Plunging bond yields occupied the main ring in Wednesday’s economic circus, but the Turkish sideshow was more exciting. The US yield curve continued to invert, showing that US investors are betting on a rate cut.

As I wrote yesterday, a slowing labor market has produced an air pocket in consumption, and US economic growth in 2019 is likely to be about half of last year’s 3%. US equity prices were flat to moderately lower.

Fearing a massive currency devaluation just before the March 31 municipal elections, Turkey’s government Wednesday forced overnight interest rates up to 1,300%. News reports claim that the Turkish government ordered banks not to lend a single lira to overseas borrowers, making it hard to hedge the beleaguered Turkish currency.

The lira held for the moment, but the cost of hedging against Turkish risk in credit and foreign exchange markets spiked and Turkish equities collapsed, with the US-traded Turkish ETF down around 8% on the day.

Nothing like this has ever happened. The Turkish central bank is like the condemned man who tries to beat the gas chamber by holding his breath. The absolute lack of liquidity will shut down the Turkish economy within weeks, and the lira will collapse anyway.

The Turkish lira collapsed during the summer of 2018, and the Turkish central bank drastically raised interest rates, forcing the economy into recession. But Turkey is far from the bottom, and a second round of rapid lira deprecation is beginning.

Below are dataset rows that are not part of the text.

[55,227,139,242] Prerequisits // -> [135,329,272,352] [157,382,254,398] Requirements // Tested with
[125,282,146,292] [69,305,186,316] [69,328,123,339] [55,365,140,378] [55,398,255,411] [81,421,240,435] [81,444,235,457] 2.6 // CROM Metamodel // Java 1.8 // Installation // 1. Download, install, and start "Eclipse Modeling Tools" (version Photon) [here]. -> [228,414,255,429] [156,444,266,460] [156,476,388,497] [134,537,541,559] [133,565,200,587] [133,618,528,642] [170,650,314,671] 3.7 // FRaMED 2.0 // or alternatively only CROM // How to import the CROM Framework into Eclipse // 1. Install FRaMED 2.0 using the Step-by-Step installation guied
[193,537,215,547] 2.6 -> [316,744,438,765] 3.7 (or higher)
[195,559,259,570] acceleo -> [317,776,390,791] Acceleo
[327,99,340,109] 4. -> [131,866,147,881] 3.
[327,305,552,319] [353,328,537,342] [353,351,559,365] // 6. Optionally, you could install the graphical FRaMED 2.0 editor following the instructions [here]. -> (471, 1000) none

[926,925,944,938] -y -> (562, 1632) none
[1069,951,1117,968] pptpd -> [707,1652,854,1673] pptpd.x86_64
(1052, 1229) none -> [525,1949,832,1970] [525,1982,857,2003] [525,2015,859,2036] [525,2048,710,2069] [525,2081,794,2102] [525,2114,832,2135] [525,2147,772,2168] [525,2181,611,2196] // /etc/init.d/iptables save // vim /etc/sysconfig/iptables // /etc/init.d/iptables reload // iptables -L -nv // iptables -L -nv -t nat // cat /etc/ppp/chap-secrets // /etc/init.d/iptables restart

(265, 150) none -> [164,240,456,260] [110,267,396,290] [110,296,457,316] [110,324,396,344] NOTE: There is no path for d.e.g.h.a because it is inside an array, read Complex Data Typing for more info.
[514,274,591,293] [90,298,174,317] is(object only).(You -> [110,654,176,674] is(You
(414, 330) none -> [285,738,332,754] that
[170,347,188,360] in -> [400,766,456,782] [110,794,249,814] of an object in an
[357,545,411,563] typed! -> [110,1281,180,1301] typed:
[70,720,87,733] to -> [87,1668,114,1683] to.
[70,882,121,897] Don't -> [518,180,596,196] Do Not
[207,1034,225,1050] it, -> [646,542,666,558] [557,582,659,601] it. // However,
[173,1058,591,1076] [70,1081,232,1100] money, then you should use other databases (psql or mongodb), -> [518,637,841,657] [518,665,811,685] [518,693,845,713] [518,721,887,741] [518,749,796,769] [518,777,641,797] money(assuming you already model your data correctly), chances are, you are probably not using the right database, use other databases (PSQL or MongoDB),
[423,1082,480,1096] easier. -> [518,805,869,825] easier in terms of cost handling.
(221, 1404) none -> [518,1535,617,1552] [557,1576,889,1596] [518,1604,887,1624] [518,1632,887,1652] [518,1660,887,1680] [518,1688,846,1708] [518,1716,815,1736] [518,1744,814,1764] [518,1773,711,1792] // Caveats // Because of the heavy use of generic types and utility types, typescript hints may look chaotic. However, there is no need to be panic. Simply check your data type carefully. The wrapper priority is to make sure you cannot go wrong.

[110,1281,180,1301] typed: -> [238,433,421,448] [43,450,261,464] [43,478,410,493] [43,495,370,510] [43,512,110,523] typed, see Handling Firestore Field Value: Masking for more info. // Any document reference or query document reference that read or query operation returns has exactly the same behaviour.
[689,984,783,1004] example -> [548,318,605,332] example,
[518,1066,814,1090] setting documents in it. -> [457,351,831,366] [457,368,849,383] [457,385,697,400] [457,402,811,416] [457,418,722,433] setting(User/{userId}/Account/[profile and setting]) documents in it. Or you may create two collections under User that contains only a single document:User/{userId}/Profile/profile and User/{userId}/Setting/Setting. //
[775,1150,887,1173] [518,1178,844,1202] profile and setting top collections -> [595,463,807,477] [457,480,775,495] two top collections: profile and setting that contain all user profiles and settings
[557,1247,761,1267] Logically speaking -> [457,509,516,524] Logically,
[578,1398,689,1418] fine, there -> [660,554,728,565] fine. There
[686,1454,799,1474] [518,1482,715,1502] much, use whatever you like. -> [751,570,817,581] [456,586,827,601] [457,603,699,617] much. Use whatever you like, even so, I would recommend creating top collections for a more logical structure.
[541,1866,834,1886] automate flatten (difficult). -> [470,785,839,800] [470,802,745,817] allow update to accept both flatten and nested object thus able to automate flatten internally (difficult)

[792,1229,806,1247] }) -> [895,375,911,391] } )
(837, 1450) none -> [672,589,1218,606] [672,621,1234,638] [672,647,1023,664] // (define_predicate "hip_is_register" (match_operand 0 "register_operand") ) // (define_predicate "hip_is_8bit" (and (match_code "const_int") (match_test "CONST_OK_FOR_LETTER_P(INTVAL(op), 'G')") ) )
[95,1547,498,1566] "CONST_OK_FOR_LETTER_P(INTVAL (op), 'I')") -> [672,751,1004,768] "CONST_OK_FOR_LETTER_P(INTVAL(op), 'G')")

Although the central bank managed to keep the lira stable by effectively shutting down the banking system, every risk parameter has exploded. The cost of buying insurance against Turkish default on dollar sovereign debt jumped from about 300 basis points above the London 3-month interbank rate earlier this week to nearly 500 basis points, and the cost of hedging Turkish lira in the options market roughly doubled.

During the past two years, Turkish President Recep Tayyip Erdogan has dismissed or imprisoned 160,000 public officials, seized the assets of 1,000 companies worth up to $60 billion, closed down scores of media outlets and imprisoned 160 journalists. These data are from Wikipedia, which is blocked in Turkey. Turkey’s credit-fed economic bubble popped last year and the Turkish lira collapsed, throwing the country into deep recession.

Industrial production is down 10% year-on-year and unemployment has risen to 13.5 from 9.6% in April 2018. With $300 billion in hard-currency debt, Turkish companies can’t scrape up interest payments in devalued Turkish lira, and the economy faces a downward spiral.

The country desperately requires fresh capital, but prospective sources of new money are few given Erdogan’s penchant for turning erstwhile friends into enemies. Saudi Arabia objects to Erdogan’s patronage of the Muslim Brotherhood, which is trying to overthrow the Saudi monarchy (Erdogan tried to use the murder of Saudi spook Jamal Khashoggi to destabilize the Saudi regime).

China is furious at Erdogan for encouraging Uighur separatists in Xinjiang province, whom China considers dangerous subversives. The United States slapped sanctions on Turkey last year over the imprisonment of an American Protestant minister on risible charges of terrorism.

Turkey also has a chronic current account deficit, now equal to about 4% of GDP. The Erdogan credit bubble helped Turks to buy imported consumer goods on credit, but the country no longer can finance the deficit. Turkey’s GDP has already fallen by 3.5% over the past year and will fall by that much again. A wave of corporate and individual bankruptcies threatens to overwhelm its banking system.

Ultimately Turkey will have to go back to the International Monetary Fund and accept a de facto receivership of its crippled economy. A prolonged period of falling incomes and reduced consumption will be required to stabilize the current account and pay down foreign debt.

Erdogan has stayed in power since 2003 by delivering economic benefits to voters who didn’t necessarily support his neo-Ottoman imperial agenda, and he stands to lose those voters as the economy shrinks. Evidently, he decided to sacrifice the credibility of the country’s central bank in order to avoid humiliation in the March 31 local elections, trading a possible short-term advantage for long-term pain.